You will earn 67% of the credit for the MP for completing the MP. The other 33% of your grade can only be earned if your program passes all of the test cases and runs valgrind clean. To run valgrind clean, your must:

Compile all test cases on the command line using make test,
Run all test cases using valgrind --leak-check=full --show-leak-kinds=all ./test,
Your valgrind output must report BOTH of the following:
- All heap blocks were freed -- no leaks are possible, showing you free’d all memory before existing, AND
- ERROR SUMMARY: 0 errors from 0 contexts, showing you made no memory errors.

Until you run valgrind clean, you should expect differences between the GitHub Action grader and your local run.

macOS Specific Information

Sadly, valgrind support on macOS is limited.
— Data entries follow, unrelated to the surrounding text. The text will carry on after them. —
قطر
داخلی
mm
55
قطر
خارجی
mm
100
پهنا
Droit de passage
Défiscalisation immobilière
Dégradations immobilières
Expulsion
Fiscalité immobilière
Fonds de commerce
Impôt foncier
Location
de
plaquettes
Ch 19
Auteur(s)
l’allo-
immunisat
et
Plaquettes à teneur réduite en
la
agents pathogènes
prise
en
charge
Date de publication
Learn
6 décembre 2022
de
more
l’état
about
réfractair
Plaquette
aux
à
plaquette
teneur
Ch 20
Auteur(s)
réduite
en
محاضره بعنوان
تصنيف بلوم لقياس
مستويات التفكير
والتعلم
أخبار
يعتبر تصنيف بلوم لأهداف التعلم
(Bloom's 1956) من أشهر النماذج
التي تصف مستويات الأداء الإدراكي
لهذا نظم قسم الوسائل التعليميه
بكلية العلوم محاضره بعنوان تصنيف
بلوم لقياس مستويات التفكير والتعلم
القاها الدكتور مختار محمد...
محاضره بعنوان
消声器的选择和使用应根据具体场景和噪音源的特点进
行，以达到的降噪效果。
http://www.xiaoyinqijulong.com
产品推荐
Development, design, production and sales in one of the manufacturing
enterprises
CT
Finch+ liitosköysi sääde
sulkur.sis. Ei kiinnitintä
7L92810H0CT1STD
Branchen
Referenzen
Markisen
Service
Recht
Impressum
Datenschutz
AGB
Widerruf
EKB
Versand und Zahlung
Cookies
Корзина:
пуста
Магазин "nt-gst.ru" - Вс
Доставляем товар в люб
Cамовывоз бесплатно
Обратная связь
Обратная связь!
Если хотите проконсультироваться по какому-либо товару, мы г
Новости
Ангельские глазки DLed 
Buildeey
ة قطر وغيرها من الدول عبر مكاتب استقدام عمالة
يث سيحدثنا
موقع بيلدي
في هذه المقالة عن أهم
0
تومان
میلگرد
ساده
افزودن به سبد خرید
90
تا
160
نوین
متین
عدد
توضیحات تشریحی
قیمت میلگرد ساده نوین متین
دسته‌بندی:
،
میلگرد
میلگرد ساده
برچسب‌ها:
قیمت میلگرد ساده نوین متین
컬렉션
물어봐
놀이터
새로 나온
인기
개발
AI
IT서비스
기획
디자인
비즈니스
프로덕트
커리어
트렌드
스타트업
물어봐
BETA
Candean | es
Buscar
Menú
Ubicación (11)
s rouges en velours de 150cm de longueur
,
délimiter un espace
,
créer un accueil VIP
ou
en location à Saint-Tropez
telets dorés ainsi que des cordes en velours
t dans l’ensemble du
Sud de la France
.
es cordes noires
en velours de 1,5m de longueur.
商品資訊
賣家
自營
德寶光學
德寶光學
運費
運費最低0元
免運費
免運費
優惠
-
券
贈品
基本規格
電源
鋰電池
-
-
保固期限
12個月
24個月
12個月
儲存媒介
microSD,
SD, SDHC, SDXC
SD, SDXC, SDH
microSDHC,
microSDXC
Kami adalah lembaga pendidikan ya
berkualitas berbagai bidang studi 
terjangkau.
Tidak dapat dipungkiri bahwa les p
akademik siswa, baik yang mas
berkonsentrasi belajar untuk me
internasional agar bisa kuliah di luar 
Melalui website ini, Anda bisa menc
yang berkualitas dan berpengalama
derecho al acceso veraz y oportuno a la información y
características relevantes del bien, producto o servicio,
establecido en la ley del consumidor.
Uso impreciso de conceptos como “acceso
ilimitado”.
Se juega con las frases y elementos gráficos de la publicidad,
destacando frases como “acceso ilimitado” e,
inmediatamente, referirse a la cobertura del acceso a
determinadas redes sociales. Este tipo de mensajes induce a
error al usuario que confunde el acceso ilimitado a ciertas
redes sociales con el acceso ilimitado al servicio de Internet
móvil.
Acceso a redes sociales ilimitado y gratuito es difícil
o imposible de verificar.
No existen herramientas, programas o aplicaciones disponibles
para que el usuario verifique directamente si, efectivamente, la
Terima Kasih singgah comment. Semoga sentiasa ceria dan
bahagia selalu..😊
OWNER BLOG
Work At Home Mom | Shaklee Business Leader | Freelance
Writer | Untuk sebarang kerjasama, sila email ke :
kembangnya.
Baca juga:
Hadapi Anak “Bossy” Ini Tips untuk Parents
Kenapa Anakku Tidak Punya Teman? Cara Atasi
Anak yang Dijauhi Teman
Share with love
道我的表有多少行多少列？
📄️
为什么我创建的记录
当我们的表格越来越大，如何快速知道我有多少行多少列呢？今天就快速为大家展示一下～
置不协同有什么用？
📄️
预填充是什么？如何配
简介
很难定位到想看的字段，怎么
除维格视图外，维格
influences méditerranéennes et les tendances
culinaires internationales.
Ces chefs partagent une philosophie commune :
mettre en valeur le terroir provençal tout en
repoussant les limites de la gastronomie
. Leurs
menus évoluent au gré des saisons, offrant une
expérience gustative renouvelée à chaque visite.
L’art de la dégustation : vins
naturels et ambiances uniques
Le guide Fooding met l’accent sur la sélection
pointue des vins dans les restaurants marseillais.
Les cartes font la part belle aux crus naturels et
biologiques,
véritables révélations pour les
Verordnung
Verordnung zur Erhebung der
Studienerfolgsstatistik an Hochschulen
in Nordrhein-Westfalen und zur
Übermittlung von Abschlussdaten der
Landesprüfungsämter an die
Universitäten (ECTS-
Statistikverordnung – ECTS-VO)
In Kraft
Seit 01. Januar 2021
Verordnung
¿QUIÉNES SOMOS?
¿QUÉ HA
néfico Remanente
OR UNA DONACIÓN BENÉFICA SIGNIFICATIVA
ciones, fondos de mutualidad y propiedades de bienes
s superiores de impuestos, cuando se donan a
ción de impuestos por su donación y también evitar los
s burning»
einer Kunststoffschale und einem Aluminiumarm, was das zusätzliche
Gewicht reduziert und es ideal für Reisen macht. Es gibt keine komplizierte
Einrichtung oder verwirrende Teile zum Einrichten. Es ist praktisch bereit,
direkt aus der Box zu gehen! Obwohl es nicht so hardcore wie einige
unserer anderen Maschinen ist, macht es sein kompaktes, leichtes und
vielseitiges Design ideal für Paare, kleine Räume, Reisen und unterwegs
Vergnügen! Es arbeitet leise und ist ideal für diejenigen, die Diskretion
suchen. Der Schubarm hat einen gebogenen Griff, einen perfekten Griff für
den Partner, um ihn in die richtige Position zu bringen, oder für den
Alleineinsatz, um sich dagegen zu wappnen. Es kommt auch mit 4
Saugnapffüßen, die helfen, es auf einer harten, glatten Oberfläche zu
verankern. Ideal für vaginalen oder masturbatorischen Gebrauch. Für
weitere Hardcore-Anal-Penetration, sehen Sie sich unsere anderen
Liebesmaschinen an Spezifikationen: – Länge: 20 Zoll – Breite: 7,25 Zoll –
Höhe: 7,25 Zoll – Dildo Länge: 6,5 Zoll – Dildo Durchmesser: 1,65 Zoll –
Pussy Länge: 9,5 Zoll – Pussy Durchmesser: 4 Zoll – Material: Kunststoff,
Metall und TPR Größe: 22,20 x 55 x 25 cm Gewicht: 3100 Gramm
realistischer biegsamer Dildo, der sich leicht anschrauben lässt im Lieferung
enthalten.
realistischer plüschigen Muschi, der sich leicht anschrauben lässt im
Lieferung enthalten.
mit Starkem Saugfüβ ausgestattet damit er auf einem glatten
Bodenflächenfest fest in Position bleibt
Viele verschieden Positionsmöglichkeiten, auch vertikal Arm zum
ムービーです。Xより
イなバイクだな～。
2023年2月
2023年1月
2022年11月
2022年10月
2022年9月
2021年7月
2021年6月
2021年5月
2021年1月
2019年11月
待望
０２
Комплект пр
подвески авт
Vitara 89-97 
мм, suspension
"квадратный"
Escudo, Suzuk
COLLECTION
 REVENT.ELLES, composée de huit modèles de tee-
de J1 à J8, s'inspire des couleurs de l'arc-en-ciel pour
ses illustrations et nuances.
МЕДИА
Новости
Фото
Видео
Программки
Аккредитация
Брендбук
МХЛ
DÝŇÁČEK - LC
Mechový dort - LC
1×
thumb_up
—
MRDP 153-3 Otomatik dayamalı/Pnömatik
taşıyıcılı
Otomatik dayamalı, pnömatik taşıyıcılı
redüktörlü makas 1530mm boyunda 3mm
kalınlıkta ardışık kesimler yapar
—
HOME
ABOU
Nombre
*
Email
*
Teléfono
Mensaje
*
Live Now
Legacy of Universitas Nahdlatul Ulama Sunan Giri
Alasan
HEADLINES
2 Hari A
However, Docker provides a Linux environment on macOS:

Build a light-weight docker: docker build -t cs340 .
Run make clean to clear any old compiled code that may be compiled outside of docker: docker run --rm -it -v "`pwd`":/mp1 cs340 "make clean"
Run make test to compile the test case inside of docker: docker run --rm -it -v "`pwd`":/mp1 cs340 "make test"
Run valgrind ./test to run the test case with valgrind inside of docker: docker run --rm -it -v "`pwd`":/mp1 cs340 "valgrind ./test"

Alternatively, you can copy your code to your course VM and run valgrind there.

4 Modifiable Files

In your solution, you must only modify the following files. Modifications of other files may break things:

emoji.c
emoji.h
emoji-translate.c
emoji-translate.h

5 Testing Your Program

To compile the test suite, run make test.
To run your code, run ./test and everything should pass!

6 Submission and Grading

6.1 Testing Suite

When you are finished working on the MP, you can run a local copy of the same test suite that you will use for grading. To run the test suite:

To compile the test suite, run make test.
To run your code, run valgrind ./test and everything should pass and run valgrind clean!

6.2 Submission

Once you have locally passed all the tests, you will need to submit and grade your code. First commit using the standard git commands:

git add -A
git commit -m "MP submission"
git push

6.3 Grading

The initial grading is done via a manual GitHub Action. You MUST complete this step before the deadline to earn any points for the MP:

Navigate to your repository on https://github.com/cs340-illinois.
Click on the Action Tab
Choose mp1 autograding
Click the green Run Workflow button (located on the blue bar)
Press Run Workflow
You will trigger a GitHub Action that will complete the grading run!

6.4 Weight

Autograding is given 2/3 weight for this MP.

Valgrind is given 1/3 weight for this MP.